Guest post by Sean Lorre, PhoBlograpHusband.

While stocking up on booze in New Jersey over the holidays, this interesting little gem caught my eye...

I can't say particularly what drew me to The Kraken, if it was my childhood love of the original The Clash of the Titans (1981), my college-age infatuation with Captain Morgan Spiced Rum (we all make mistakes), or the $15.99 price tag; perhaps all of the above. Whatever the attraction, we needed a dark rum and the Kraken seemed like a fun little toy to experiment with. It promised the type of dark, molasses-y qualities of Myers or Goslings Black Seal at half the price and with a hint of spice that can be quite lovely when not overdone.

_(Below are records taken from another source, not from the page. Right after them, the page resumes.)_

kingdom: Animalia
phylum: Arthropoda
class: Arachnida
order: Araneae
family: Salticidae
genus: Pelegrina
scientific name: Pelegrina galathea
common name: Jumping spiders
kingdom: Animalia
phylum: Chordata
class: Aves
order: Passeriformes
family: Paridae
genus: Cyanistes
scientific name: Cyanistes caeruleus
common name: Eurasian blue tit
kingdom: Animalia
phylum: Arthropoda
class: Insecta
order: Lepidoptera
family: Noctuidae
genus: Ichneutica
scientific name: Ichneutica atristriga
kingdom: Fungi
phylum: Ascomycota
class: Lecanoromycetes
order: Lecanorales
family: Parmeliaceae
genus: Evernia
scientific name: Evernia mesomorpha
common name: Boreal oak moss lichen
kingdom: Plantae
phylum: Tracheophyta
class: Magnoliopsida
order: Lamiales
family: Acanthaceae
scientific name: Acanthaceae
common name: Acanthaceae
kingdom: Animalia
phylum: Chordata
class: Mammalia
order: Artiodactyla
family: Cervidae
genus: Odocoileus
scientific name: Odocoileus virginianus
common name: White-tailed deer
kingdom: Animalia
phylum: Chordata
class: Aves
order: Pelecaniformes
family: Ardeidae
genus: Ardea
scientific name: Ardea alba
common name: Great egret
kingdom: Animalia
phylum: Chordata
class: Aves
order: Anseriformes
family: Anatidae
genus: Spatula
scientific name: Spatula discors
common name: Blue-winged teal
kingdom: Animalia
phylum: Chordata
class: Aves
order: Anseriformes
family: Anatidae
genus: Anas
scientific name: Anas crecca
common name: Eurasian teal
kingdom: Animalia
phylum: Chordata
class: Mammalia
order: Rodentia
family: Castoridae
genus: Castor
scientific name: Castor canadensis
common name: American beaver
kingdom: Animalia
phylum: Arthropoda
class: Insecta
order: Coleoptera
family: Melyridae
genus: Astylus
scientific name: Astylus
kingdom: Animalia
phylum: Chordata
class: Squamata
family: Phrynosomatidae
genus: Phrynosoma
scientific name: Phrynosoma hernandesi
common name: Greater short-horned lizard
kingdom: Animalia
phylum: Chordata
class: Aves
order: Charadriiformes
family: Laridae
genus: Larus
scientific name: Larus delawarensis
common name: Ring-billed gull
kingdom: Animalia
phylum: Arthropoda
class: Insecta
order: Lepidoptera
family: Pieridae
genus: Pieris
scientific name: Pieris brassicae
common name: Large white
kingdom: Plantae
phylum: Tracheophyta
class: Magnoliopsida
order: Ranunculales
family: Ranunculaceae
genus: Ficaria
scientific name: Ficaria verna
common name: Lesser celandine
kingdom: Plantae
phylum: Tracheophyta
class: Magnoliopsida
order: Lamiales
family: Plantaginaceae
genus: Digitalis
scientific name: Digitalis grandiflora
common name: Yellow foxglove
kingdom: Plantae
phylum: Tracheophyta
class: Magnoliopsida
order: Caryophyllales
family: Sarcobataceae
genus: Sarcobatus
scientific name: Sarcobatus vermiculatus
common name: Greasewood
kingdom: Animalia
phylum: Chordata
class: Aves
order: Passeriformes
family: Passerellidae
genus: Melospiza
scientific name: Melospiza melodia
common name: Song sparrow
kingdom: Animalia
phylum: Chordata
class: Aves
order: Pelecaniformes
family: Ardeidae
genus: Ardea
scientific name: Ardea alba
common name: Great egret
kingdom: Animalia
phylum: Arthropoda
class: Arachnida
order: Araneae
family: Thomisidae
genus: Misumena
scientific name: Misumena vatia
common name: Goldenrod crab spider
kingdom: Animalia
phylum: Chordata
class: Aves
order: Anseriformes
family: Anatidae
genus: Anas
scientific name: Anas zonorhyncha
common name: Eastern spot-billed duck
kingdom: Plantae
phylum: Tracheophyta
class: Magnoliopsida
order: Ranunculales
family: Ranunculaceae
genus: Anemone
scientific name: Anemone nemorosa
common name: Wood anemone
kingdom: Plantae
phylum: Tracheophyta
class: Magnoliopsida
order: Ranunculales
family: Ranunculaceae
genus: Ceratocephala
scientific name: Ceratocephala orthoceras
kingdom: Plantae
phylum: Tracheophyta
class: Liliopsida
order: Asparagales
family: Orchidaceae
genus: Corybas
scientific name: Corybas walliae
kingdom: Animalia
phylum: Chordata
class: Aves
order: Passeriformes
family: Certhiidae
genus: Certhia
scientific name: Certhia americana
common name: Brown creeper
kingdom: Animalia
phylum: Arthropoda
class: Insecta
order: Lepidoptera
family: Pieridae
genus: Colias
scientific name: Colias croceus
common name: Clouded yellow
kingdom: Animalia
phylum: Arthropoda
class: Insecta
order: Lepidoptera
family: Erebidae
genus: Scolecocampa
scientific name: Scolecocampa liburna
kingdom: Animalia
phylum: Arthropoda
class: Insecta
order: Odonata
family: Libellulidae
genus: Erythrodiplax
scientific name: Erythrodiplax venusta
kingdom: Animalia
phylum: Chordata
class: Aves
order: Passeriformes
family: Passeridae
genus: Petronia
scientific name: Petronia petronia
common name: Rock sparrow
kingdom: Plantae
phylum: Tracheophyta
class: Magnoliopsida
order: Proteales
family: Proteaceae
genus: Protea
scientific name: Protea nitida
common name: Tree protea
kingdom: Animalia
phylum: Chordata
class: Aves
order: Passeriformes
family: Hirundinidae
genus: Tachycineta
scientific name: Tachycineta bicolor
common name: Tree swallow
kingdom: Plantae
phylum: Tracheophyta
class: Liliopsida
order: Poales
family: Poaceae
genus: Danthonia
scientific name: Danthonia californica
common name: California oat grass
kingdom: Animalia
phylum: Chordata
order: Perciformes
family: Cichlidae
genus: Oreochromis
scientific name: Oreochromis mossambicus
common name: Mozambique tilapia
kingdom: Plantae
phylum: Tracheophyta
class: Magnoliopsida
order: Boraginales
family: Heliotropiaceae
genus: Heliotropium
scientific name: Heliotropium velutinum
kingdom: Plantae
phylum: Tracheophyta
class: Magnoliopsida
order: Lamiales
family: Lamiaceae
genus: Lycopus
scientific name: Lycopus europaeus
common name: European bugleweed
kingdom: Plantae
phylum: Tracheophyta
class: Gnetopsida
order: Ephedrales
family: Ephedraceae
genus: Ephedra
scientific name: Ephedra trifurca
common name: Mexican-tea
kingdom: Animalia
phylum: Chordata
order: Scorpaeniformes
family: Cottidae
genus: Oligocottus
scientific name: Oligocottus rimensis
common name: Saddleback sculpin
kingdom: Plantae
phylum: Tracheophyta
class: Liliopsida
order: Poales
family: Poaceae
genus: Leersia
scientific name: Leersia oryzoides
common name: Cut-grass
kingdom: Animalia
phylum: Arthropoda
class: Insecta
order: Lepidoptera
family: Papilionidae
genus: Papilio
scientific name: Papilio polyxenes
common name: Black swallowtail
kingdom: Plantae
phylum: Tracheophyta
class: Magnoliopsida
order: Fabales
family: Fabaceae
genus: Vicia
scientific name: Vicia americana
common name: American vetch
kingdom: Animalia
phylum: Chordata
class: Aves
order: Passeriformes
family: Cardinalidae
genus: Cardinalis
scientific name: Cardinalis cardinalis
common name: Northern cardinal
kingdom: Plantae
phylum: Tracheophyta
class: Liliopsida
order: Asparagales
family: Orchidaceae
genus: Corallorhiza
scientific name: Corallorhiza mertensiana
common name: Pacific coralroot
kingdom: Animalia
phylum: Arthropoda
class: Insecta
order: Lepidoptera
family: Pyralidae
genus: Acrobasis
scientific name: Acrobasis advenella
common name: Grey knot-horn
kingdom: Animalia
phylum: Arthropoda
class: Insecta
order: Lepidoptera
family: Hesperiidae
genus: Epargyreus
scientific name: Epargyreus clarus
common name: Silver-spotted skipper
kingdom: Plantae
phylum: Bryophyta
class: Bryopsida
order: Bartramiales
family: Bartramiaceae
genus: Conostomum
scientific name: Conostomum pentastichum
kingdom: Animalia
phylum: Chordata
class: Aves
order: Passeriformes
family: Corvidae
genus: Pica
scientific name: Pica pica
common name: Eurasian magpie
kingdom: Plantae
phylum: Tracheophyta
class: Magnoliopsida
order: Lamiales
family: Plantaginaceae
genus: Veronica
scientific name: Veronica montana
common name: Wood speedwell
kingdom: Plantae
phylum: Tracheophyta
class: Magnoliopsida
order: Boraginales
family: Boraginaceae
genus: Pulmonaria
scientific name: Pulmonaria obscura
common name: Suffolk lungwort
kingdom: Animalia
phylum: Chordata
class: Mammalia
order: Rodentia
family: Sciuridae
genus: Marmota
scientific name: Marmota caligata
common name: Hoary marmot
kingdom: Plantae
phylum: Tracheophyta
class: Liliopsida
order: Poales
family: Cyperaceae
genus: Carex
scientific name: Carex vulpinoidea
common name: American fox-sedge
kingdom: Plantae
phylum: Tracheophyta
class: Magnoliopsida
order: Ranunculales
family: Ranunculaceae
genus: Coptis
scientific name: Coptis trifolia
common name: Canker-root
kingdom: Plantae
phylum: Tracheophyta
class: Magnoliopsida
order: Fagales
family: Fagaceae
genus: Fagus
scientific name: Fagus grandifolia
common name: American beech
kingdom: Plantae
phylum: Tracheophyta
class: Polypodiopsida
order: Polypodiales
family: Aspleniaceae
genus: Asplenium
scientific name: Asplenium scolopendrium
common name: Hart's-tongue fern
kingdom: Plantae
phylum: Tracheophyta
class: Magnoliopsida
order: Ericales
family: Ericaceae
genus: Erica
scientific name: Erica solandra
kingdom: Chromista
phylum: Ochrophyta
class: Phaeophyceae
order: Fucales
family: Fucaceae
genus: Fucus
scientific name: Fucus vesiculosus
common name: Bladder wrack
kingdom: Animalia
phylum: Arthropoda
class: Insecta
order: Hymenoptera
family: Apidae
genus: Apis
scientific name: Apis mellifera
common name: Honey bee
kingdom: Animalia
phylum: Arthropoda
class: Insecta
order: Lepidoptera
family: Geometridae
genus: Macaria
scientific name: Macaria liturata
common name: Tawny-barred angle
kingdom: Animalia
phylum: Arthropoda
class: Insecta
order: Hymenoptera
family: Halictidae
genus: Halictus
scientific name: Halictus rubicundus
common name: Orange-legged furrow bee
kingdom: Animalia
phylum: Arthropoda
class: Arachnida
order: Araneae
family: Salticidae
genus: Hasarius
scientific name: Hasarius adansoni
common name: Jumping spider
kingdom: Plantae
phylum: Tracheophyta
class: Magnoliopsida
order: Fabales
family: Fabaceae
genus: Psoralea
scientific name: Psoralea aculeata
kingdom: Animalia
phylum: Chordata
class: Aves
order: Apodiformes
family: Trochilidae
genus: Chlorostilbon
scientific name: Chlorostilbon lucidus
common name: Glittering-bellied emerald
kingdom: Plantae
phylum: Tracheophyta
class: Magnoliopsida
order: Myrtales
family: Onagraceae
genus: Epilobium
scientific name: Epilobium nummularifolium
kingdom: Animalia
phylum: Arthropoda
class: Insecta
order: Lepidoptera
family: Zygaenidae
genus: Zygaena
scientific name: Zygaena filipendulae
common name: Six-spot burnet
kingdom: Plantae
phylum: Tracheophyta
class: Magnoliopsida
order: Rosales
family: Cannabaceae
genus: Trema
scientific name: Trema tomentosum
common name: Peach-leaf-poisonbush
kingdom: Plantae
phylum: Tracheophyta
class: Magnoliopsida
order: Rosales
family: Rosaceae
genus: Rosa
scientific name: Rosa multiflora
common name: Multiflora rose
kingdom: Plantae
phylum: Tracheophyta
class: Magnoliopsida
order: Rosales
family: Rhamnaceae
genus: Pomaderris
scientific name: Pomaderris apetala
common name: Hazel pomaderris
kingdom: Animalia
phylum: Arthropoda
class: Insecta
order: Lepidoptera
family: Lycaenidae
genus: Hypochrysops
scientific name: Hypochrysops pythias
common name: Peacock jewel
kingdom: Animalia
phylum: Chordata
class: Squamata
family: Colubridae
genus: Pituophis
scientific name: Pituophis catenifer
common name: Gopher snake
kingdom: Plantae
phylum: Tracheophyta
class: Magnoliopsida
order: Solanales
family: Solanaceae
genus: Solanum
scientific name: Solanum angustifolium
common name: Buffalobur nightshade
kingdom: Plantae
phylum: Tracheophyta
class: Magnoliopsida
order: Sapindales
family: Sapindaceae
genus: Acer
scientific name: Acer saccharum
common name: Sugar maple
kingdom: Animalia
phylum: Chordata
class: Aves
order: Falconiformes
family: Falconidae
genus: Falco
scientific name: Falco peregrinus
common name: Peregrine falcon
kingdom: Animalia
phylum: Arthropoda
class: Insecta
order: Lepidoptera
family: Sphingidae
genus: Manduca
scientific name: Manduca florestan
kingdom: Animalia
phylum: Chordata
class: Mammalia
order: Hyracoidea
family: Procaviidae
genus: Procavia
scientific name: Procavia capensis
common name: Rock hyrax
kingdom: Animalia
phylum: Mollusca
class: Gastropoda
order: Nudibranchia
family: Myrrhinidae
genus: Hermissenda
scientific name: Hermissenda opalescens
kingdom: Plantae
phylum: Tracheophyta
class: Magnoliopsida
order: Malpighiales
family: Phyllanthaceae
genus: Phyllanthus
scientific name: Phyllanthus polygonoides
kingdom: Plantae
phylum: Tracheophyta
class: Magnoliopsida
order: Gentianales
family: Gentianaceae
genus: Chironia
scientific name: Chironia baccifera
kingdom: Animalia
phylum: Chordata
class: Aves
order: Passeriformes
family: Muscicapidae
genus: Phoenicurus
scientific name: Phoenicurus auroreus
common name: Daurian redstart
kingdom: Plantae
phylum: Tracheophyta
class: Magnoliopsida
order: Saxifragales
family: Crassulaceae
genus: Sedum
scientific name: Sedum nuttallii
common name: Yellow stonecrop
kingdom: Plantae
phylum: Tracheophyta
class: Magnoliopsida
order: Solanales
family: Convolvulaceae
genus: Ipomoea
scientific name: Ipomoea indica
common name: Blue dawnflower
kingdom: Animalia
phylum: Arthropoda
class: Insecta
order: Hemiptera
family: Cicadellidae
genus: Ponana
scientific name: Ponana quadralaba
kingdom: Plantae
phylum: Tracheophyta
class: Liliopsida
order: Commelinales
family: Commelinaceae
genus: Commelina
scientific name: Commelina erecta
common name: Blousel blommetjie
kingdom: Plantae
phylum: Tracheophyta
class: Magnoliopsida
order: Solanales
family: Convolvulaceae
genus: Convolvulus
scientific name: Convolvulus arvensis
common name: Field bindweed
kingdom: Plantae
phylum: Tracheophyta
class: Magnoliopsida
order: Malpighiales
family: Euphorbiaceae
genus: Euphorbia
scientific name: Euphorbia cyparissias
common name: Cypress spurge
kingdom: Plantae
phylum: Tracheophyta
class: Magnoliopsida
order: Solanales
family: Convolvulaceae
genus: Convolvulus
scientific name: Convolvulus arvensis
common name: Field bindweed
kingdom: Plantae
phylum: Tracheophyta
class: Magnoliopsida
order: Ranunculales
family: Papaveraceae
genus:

I'm looking at you, Cap'n...

After reading the label, checking out the website and tasting it, I have to admit, I'm still a little confused by this product. Although it's not what you would consider a craft liquor -- it contains caramel color and "natural flavors" -- I found The Kraken rather enjoyable.  It has an interesting nose, similar to Captain Morgan but more subtle and complex. It has little of the depth I associate with black rum but is robust enough to hold up to most anything you want to throw at it -- or more accurately, into it. It calls itself imported (via Jersey City, I might add...) but is bottled and, I guess, blended in Lawrenceburg, Indiana, which I imagine is across the border from Johnsburg, Illinois. But I digress...

As Rose and I set out to concoct a few cocktails on New Year's Eve, I tasked myself with putting the Kraken to good use. As this was not the first project I took on for the night, and as my cocktail creativity usually declines as evenings wear on and inebriation mounts, and as I am finally aware of the fact that my late-night creations are usually not particularly inspired or even palatable, I opted to go with a variation on a theme. We had talked about Old Fashioneds earlier in the evening so I figured I would mine that particular vein for inspiration. Since I wasn't working with authentic ingredients, I went for the least old-school Old Fashioned recipe I knew. I have to say, for the booze in question, even though it would make Don Draper roll over in his grave, it worked really well.

The Kraken Old Fashioned

2 1/2 ounces Kraken Black Spiced Rum

1 ounce club soda

4 dashes Fee Brothers Old Fashioned Bitters

2 half wheel orange slices

2 maraschino cherries

Muddle an orange slice, cherry and bitters at the bottom of an old fashioned glass. Fill glass with ice and add Kraken rum. Toss between the glass and a shaker tin to mix. Top with club soda and garnish with the other orange slice and cherry.

Tasting Notes

Although the recipe is based on the classic, the end result is closer to the Caribbean islands than a Manhattan speakeasy. I got a real tropical sense from the drink, while my cousin Chris said it "tasted like Christmas."  This could be a fun recipe to try with an assortment of aged and black rums and a variety of bitters as well. If you get to experimenting with the recipe, or with the Kraken, let us know!